La diáspora forzosa de las mujeres y hombres africanos que alimentó el fuego perverso de la esclavitud en América supuso distintas historias de acuerdo al momento histórico de la llegada y a los distintos procesos que se gestaron en los diferentes puntos del continente. Solo hasta 1865 se puso fin al dramático sufrimiento de los esclavizados en Estados Unidos, después de una cruenta Guerra Civil que dividió al país en dos y que culminó con la abolición de la esclavitud, pero que dejo muy claro que los prejuicios no se jubilaban por decreto. La abolición fue apenas el comienzo de otra gesta que pondría muertos y viudas, y niños ahorcados colgados de los árboles, y casas quemadas y perseguidos, castigos, familias separadas, gente perseguida con perros de presa, detenciones, humillaciones y antorchas sostenidas por encapuchados. En los estados del sur, aquellos donde se había levantado el bastión de defensa de la esclavitud a través de un violento y naturalizado sistema segregacionista, se empezó otra revolución: el jazz.
Los negros sureños supieron alentar su batalla con la improvisación sincopada de esa suerte de hechicería que sería un género basto, inmenso, imparable, indómito. La rebelión que reclamaba la libertad estaría para siempre musicalizada.

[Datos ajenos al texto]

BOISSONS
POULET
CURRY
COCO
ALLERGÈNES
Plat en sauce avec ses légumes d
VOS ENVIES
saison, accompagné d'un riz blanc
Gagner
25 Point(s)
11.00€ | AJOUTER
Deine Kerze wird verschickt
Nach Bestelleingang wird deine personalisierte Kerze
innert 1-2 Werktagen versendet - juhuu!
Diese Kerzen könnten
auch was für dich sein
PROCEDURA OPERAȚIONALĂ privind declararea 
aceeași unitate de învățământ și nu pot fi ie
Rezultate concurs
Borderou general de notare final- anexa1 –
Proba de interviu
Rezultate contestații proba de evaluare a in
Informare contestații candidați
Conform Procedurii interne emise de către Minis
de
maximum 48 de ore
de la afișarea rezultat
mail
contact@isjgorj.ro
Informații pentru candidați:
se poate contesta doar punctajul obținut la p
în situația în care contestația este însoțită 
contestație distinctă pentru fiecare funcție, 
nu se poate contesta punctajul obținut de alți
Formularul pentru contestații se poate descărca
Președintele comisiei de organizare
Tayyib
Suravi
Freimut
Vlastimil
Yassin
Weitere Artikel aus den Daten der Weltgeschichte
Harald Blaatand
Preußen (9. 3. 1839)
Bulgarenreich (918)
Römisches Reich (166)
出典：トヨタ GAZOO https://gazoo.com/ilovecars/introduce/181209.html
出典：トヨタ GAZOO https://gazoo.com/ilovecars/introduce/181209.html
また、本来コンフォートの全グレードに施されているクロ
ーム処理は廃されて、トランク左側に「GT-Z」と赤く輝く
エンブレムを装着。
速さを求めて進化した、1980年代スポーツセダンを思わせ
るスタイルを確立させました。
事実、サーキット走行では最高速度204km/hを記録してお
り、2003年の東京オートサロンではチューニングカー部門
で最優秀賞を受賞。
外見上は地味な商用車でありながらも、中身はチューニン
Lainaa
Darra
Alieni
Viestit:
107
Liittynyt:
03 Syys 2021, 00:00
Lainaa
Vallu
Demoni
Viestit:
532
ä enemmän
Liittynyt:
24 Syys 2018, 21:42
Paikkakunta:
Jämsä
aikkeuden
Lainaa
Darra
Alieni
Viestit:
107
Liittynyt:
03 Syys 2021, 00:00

La revolución que se abría paso en las riberas del río Misisipi tenía nombre propio y atravesaba diez estados, pero alcanzaría su determinación con el free jazz y su apuesta política por los derechos civiles. Cecil Taylor, Ornette Coleman, John Coltrane y Charles Mingus, entre tantos otros, serían los soldados armados con saxofón, percusión y piano. Ninguna otra guerra por la libertad sería más estética. Los ímpetus políticos del jazz estaban codificados en la sensibilidad y el compromiso con una lucha social en la que la música adquiría los alcances más insospechados.

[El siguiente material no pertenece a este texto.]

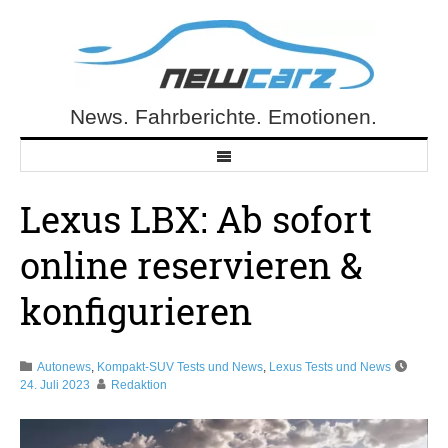
Skip
to
content
News. Fahrberichte. Emotionen.
NewCarz.de
Lexus LBX: Ab sofort
online reservieren &
konfigurieren
Autonews
,
Kompakt-SUV Tests und News
,
Lexus Tests und News
24. Juli 2023
Redaktion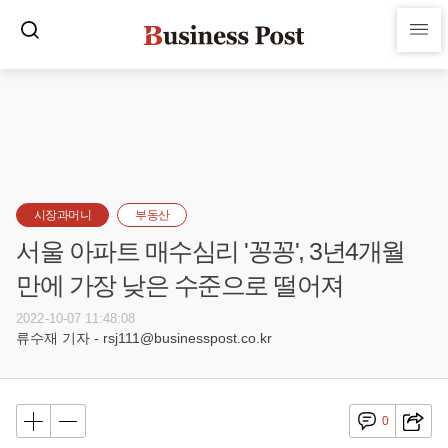
시장과머니
부동산
서울 아파트 매수심리 '꽁꽁', 3년4개월
만에 가장 낮은 수준으로 떨어져
2022-10-07 11:48:08
류수재 기자 - rsj111@businesspost.co.kr
0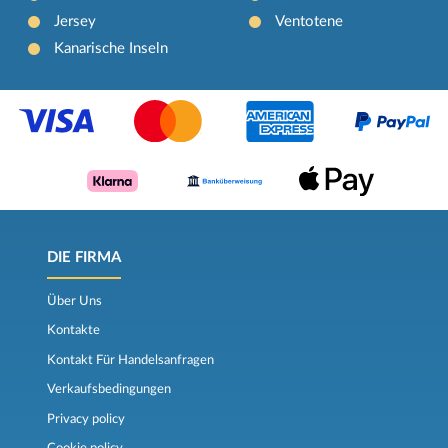
Jersey
Ventotene
Kanarische Inseln
DIE FIRMA
Über Uns
Kontakte
Kontakt Für Handelsanfragen
Verkaufsbedingungen
Privacy policy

Las tensiones de la época impregnaron al jazz de la radicalidad de la militancia que le serviría de banda sonora al Black Power, y el mundo se contagiaría irremediablemente con aquellas melodías afiladas y aceitosas del jazz. Pero entonces ocurrió esa forma del poder que solo reconoce y acepta en la medida que domestica y trivializa. A Billie Holiday se le revolvía la hiel cada vez que recordaba que una noche un hombre en un bar se le acercó para pedirle que cantara aquella tonada sensual que hablaba de cadáveres de gente negra colgada en los árboles movidas suavemente por el viento.
Setenta años más tarde, en tiempos en lo que todo parece que ocurriera por primera vez, el jazz, paradójicamente, para algunos se advierte como una música de los gustos refinados de burguesías pretensiosas y círculos esnobistas de licenciosos intelectuales. Y no, detrás de su encanto delicado hay una rebeldía que no admite la sensiblería edulcorada de los que asumen la libertad como una moda para diseños vintage. El acercamiento a su género –y a todas sus traviesas manifestaciones– no debe jamás olvidar su origen negro, su canto nostálgico y su agresiva apuesta por la igualdad y la dignidad.